[Provided data Boundary: Start]

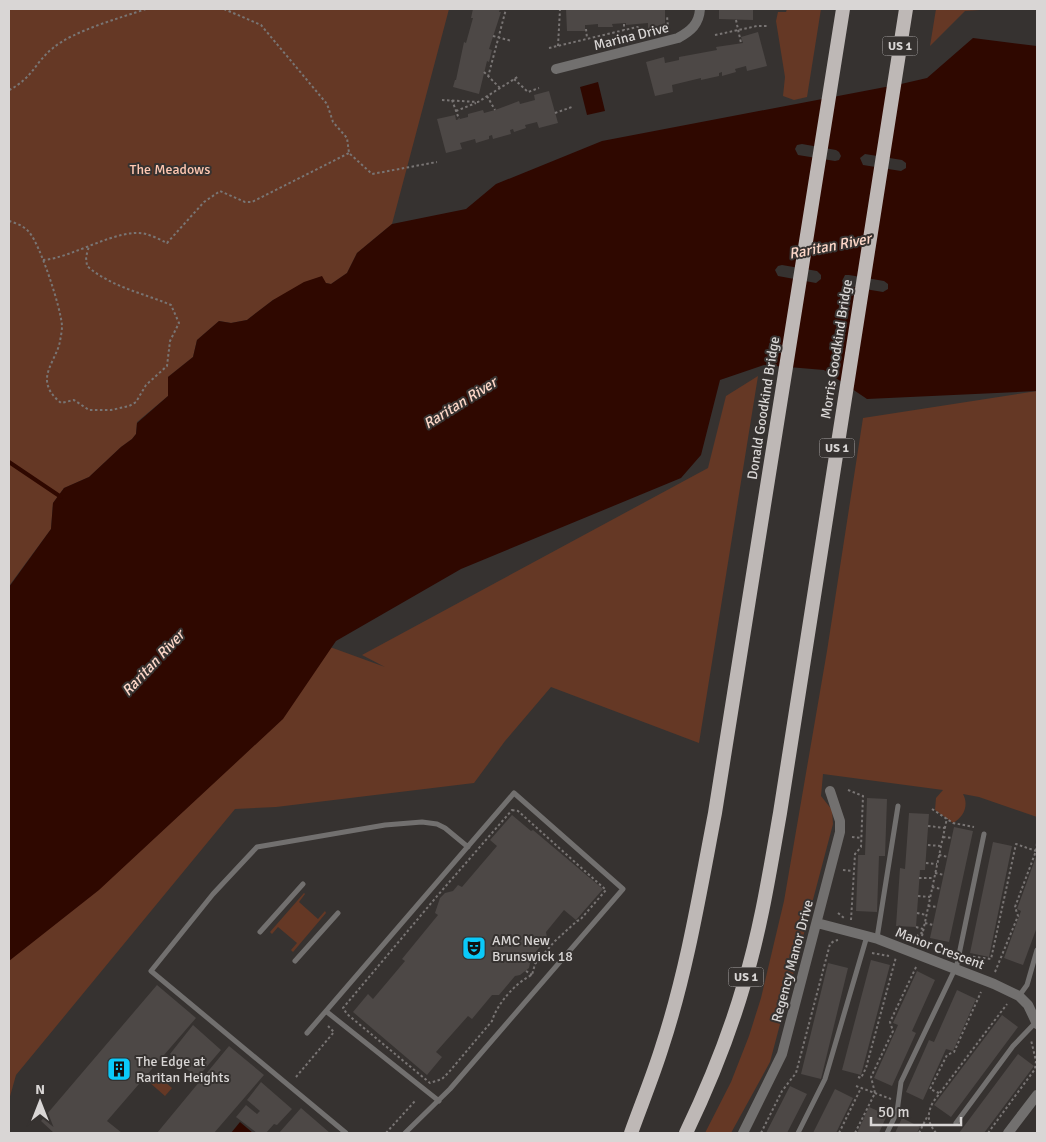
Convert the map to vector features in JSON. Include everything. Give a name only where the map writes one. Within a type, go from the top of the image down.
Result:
[{"type":"highway","name":"Donald Goodkind Bridge","points":[[631,1133],[662,1046],[679,987],[715,813],[843,9]]},
{"type":"highway","name":"Morris Goodkind Bridge","points":[[686,1133],[705,1095],[723,1050],[745,984],[759,925],[780,813],[906,9]]},
{"type":"street","name":"Marina Drive","points":[[556,69],[678,38],[690,32],[698,22],[700,10]]},
{"type":"street","name":"Regency Manor Drive","points":[[743,1133],[782,1054],[817,923],[840,832],[840,821],[830,791]]},
{"type":"street","name":"Manor Crescent","points":[[817,923],[872,937],[1019,996]]},
{"type":"street","points":[[1019,996],[1028,1005],[1037,1023]]},
{"type":"street","points":[[1008,1133],[1037,1095]]},
{"type":"lane","points":[[308,1033],[514,793],[623,889],[439,1101],[405,1133]]},
{"type":"lane","points":[[798,1133],[825,1079],[872,937],[898,806]]},
{"type":"lane","points":[[346,1133],[151,972],[213,894],[257,847],[385,825],[422,822],[437,824],[445,828],[468,847]]},
{"type":"lane","points":[[887,1133],[897,1112],[901,1082],[955,969],[984,834]]},
{"type":"lane","points":[[260,932],[303,884]]},
{"type":"lane","points":[[295,961],[338,913]]},
{"type":"lane","points":[[1019,996],[1027,984],[1037,950]]},
{"type":"lane","points":[[327,1012],[439,1101]]},
{"type":"lane","points":[[956,1123],[1013,1046],[1037,1023]]},
{"type":"path","points":[[9,90],[21,84],[51,49],[64,39],[146,9]]},
{"type":"path","points":[[224,9],[262,25],[327,104],[333,122],[346,138],[349,153],[372,174],[437,162]]},
{"type":"path","points":[[488,77],[506,9]]},
{"type":"path","points":[[558,46],[560,9]]},
{"type":"path","points":[[549,48],[637,27],[646,31],[666,29],[668,27],[667,16]]},
{"type":"path","points":[[736,20],[741,44]]},
{"type":"path","points":[[624,24],[624,30]]},
{"type":"path","points":[[587,25],[587,38]]},
{"type":"path","points":[[715,36],[757,26],[767,26]]},
{"type":"path","points":[[646,31],[647,38]]},
{"type":"path","points":[[493,36],[512,42]]},
{"type":"path","points":[[484,72],[500,88]]},
{"type":"path","points":[[456,111],[478,102],[519,76]]},
{"type":"path","points":[[514,79],[528,92],[539,88]]},
{"type":"path","points":[[487,96],[495,110]]},
{"type":"path","points":[[442,100],[478,102]]},
{"type":"path","points":[[452,100],[459,119]]},
{"type":"path","points":[[555,113],[572,107]]},
{"type":"path","points":[[43,260],[63,257],[77,249],[123,235],[146,234],[167,243],[204,202],[220,191],[245,202],[252,202],[349,153]]},
{"type":"path","points":[[9,221],[20,225],[28,231],[36,242],[58,304],[62,326],[60,342],[47,378],[48,387],[54,397],[61,403],[74,400],[90,410],[111,410],[129,406],[136,402],[146,385],[166,366],[170,342],[179,323],[171,305],[116,284],[98,275],[87,266],[86,257],[89,246]]},
{"type":"path","points":[[838,913],[844,918],[851,920],[855,854],[861,848],[863,796],[848,790]]},
{"type":"path","points":[[932,809],[953,823],[974,827]]},
{"type":"path","points":[[512,810],[518,811],[606,890],[580,920],[555,941],[535,964],[532,975],[523,979],[502,1002],[495,1011],[492,1021],[442,1079],[430,1084],[347,1014],[343,1008],[512,810]]},
{"type":"path","points":[[921,941],[947,818]]},
{"type":"path","points":[[928,826],[945,828]]},
{"type":"path","points":[[852,837],[861,838]]},
{"type":"path","points":[[943,837],[952,838]]},
{"type":"path","points":[[965,956],[991,959],[1016,844],[1036,851]]},
{"type":"path","points":[[995,972],[1018,916],[1015,907],[1037,844]]},
{"type":"path","points":[[928,845],[941,846]]},
{"type":"path","points":[[939,855],[948,856]]},
{"type":"path","points":[[926,863],[937,864]]},
{"type":"path","points":[[843,870],[854,871]]},
{"type":"path","points":[[935,873],[944,875]]},
{"type":"path","points":[[920,878],[934,878]]},
{"type":"path","points":[[932,887],[941,889]]},
{"type":"path","points":[[918,896],[930,898]]},
{"type":"path","points":[[928,906],[937,908]]},
{"type":"path","points":[[917,913],[926,915]]},
{"type":"path","points":[[925,922],[933,924]]},
{"type":"path","points":[[916,927],[923,930]]},
{"type":"path","points":[[912,939],[923,930]]},
{"type":"path","points":[[761,1133],[782,1091],[796,1073],[830,944],[841,940]]},
{"type":"path","points":[[858,1077],[861,1078],[866,1068],[896,957]]},
{"type":"path","points":[[855,1133],[875,1093],[872,1077],[893,1031],[890,1022],[917,965]]},
{"type":"path","points":[[526,971],[532,975]]},
{"type":"path","points":[[939,1094],[930,1090],[947,1055],[954,1052],[981,992]]},
{"type":"path","points":[[919,1133],[929,1110],[939,1094],[1007,1003]]},
{"type":"path","points":[[296,1077],[334,1032],[328,1026]]},
{"type":"path","points":[[988,1133],[1035,1069],[1036,1061],[1030,1038]]},
{"type":"path","points":[[856,1086],[892,1100]]},
{"type":"path","points":[[839,1133],[861,1088]]},
{"type":"path","points":[[386,1133],[415,1101]]},
{"type":"path","points":[[928,1115],[930,1126],[936,1133]]},
{"type":"green space","name":"The Meadows","points":[[9,9],[449,9],[392,224],[357,253],[347,273],[331,284],[326,283],[273,300],[247,320],[231,323],[219,321],[197,340],[193,357],[168,377],[168,396],[137,422],[136,434],[132,439],[89,477],[64,488],[53,503],[51,529],[9,586]]},
{"type":"green space","points":[[787,9],[821,9],[807,97],[794,100],[783,96],[785,77],[776,21],[778,12],[786,12]]},
{"type":"green space","points":[[936,9],[995,9],[965,11],[930,46]]},
{"type":"green space","points":[[758,376],[699,743],[551,687],[505,741],[474,783],[276,807],[235,809],[16,1075],[9,1100],[9,924],[330,647],[385,667],[362,655],[708,468],[726,396]]},
{"type":"green space","points":[[1037,391],[1037,817],[979,797],[963,794],[966,802],[963,814],[953,823],[935,810],[936,798],[943,790],[823,774],[821,796],[832,810],[833,824],[770,1062],[731,1133],[705,1133],[731,1082],[749,1036],[761,998],[784,901],[827,651],[863,418]]},
{"type":"green space","points":[[304,893],[299,902],[318,919],[325,911],[326,913],[293,952],[291,950],[297,943],[278,927],[272,934],[270,932]]},
{"type":"green space","points":[[156,1074],[172,1088],[165,1096],[149,1082]]},
{"type":"water","name":"Raritan River","points":[[973,38],[1037,46],[1037,391],[867,399],[824,370],[764,365],[720,380],[701,455],[681,478],[461,569],[336,641],[283,719],[99,890],[9,961],[9,587],[51,529],[53,503],[64,488],[89,477],[132,439],[136,434],[137,423],[168,396],[168,377],[193,357],[197,340],[219,321],[231,323],[247,320],[273,300],[304,282],[322,276],[326,283],[331,284],[347,273],[357,253],[392,224],[466,209],[496,184],[602,141],[927,78]]},
{"type":"water","points":[[598,82],[605,111],[587,115],[580,87]]},
{"type":"water","points":[[240,1122],[253,1133],[231,1133]]},
{"type":"pier","points":[[802,144],[836,150],[841,156],[839,160],[835,161],[798,155],[795,149],[797,145]]},
{"type":"pier","points":[[865,154],[902,160],[906,163],[906,168],[901,171],[863,165],[860,158]]},
{"type":"pier","points":[[782,265],[817,271],[821,275],[821,279],[816,283],[778,276],[775,270],[778,266]]},
{"type":"pier","points":[[845,275],[884,281],[888,284],[888,289],[883,292],[847,286],[842,281]]},
{"type":"building","points":[[473,9],[500,9],[499,12],[501,12],[489,49],[492,50],[489,62],[487,61],[479,94],[453,87],[464,42],[466,43],[473,18],[471,18]]},
{"type":"building","points":[[566,9],[665,9],[665,28],[648,28],[648,23],[626,25],[626,23],[612,24],[613,27],[598,27],[598,24],[585,25],[585,31],[567,31]]},
{"type":"building","points":[[719,9],[753,9],[753,20],[719,19]]},
{"type":"building","points":[[758,32],[767,66],[747,71],[746,66],[735,69],[736,72],[722,76],[722,72],[719,73],[719,76],[672,85],[673,92],[655,96],[646,62],[664,57],[665,63],[679,60],[679,57],[717,50],[716,47],[743,43],[741,37]]},
{"type":"building","points":[[549,91],[558,123],[539,128],[537,122],[525,125],[526,128],[514,132],[513,129],[510,130],[511,134],[493,139],[492,135],[489,136],[489,139],[476,143],[475,139],[460,143],[462,149],[446,153],[437,119],[455,115],[456,120],[468,117],[468,114],[483,110],[484,113],[519,101],[520,104],[535,100],[534,95]]},
{"type":"building","points":[[867,798],[887,799],[885,856],[879,856],[877,912],[856,911],[858,855],[865,855]]},
{"type":"building","points":[[909,813],[929,814],[925,870],[920,870],[916,927],[896,926],[900,868],[905,869]]},
{"type":"building","name":"AMC New Brunswick 18","points":[[512,815],[531,831],[533,830],[603,889],[576,920],[564,910],[546,932],[547,938],[531,958],[529,968],[520,975],[515,976],[499,995],[492,995],[472,1019],[468,1016],[436,1052],[442,1057],[427,1075],[353,1012],[368,994],[373,999],[405,961],[402,959],[438,915],[435,913],[440,898],[445,893],[453,891],[458,885],[462,887],[497,846],[490,840]]},
{"type":"building","points":[[954,827],[973,831],[949,942],[930,938]]},
{"type":"building","points":[[993,842],[1012,846],[989,957],[970,953]]},
{"type":"building","points":[[1037,854],[1037,927],[1023,965],[1004,958],[1021,911],[1017,909]]},
{"type":"building","points":[[871,960],[890,965],[861,1075],[842,1070]]},
{"type":"building","points":[[828,963],[848,968],[821,1079],[801,1074]]},
{"type":"building","points":[[917,971],[935,980],[912,1031],[916,1033],[892,1086],[874,1078],[898,1025],[893,1023]]},
{"type":"building","name":"The Edge at Raritan Heights","points":[[157,985],[196,1018],[107,1121],[122,1133],[54,1133],[41,1121]]},
{"type":"building","points":[[957,990],[976,999],[953,1051],[946,1049],[923,1100],[906,1092],[929,1040],[934,1042]]},
{"type":"building","points":[[1002,1015],[1018,1027],[951,1117],[934,1105]]},
{"type":"building","points":[[193,1025],[221,1050],[197,1078],[170,1054]]},
{"type":"building","name":"The Edge at Raritan Heights","points":[[229,1046],[264,1075],[214,1133],[157,1133]]},
{"type":"building","points":[[1018,1054],[1034,1066],[984,1133],[959,1133]]},
{"type":"building","points":[[261,1082],[292,1109],[277,1125],[274,1124],[266,1133],[257,1133],[236,1117],[246,1105],[257,1114],[260,1111],[247,1100]]},
{"type":"building","points":[[790,1086],[807,1094],[787,1133],[766,1133]]},
{"type":"building","points":[[835,1089],[853,1098],[836,1133],[813,1133]]},
{"type":"building","points":[[869,1107],[887,1115],[879,1133],[857,1133]]},
{"type":"building","points":[[301,1108],[330,1133],[279,1133]]},
{"type":"building","points":[[902,1118],[920,1127],[917,1133],[895,1133]]},
{"type":"waterway","points":[[9,462],[61,497]]},
{"type":"place","name":"AMC New Brunswick 18","points":[[474,948]]},
{"type":"place","name":"The Edge at Raritan Heights","points":[[119,1069]]}]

[Provided data Boundary: End]

For each line above that contains "Edge", make a copy.

_Solution for this problem_
{"type":"building","name":"The Edge at Raritan Heights","points":[[157,985],[196,1018],[107,1121],[122,1133],[54,1133],[41,1121]]},
{"type":"building","name":"The Edge at Raritan Heights","points":[[229,1046],[264,1075],[214,1133],[157,1133]]},
{"type":"place","name":"The Edge at Raritan Heights","points":[[119,1069]]}]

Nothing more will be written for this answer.